Task directions
Look below for the line containing "left hip: (70, 184)" and the line containing "left ear: (263, 111)", then set down both and every line between them exactly, without pictures.

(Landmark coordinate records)
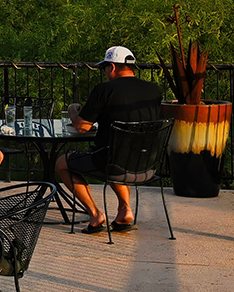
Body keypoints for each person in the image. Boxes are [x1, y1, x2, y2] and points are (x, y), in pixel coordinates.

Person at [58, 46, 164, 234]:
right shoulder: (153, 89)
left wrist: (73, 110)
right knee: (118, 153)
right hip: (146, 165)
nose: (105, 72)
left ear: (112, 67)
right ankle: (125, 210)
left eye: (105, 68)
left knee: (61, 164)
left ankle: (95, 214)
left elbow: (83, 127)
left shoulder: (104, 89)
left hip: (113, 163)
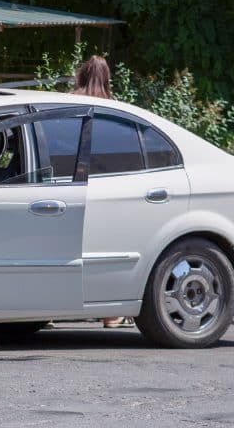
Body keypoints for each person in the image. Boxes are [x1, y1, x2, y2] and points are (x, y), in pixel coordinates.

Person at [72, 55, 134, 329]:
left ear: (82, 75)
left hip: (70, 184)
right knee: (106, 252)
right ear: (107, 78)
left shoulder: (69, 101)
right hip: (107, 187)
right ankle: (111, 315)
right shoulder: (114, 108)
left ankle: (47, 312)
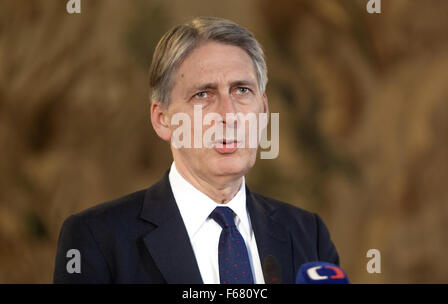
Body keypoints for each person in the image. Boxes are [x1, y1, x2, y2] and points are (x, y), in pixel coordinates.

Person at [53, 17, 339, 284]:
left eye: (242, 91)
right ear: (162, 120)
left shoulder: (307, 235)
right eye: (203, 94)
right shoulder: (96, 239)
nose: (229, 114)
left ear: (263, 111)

--

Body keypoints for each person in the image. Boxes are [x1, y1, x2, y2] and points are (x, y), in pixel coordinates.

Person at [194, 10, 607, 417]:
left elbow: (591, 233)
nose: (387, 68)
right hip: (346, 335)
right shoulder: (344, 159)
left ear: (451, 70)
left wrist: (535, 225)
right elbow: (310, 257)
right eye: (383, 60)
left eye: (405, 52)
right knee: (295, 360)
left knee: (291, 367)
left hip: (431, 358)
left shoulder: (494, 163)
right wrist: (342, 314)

Task answer
left hip: (70, 184)
right knee: (106, 252)
right ear: (107, 78)
left shoulder: (69, 101)
right hip: (107, 187)
right ankle: (111, 315)
right shoulder: (114, 108)
left ankle: (47, 312)
Body keypoints for each person in the image. Boxes are [x1, y1, x2, y2] and points are (x, y), in pixel coordinates.

Person at [53, 17, 339, 284]:
left eye: (242, 91)
right ear: (162, 120)
left shoulder: (307, 235)
right eye: (203, 94)
right shoulder: (96, 239)
nose: (229, 114)
left ear: (263, 111)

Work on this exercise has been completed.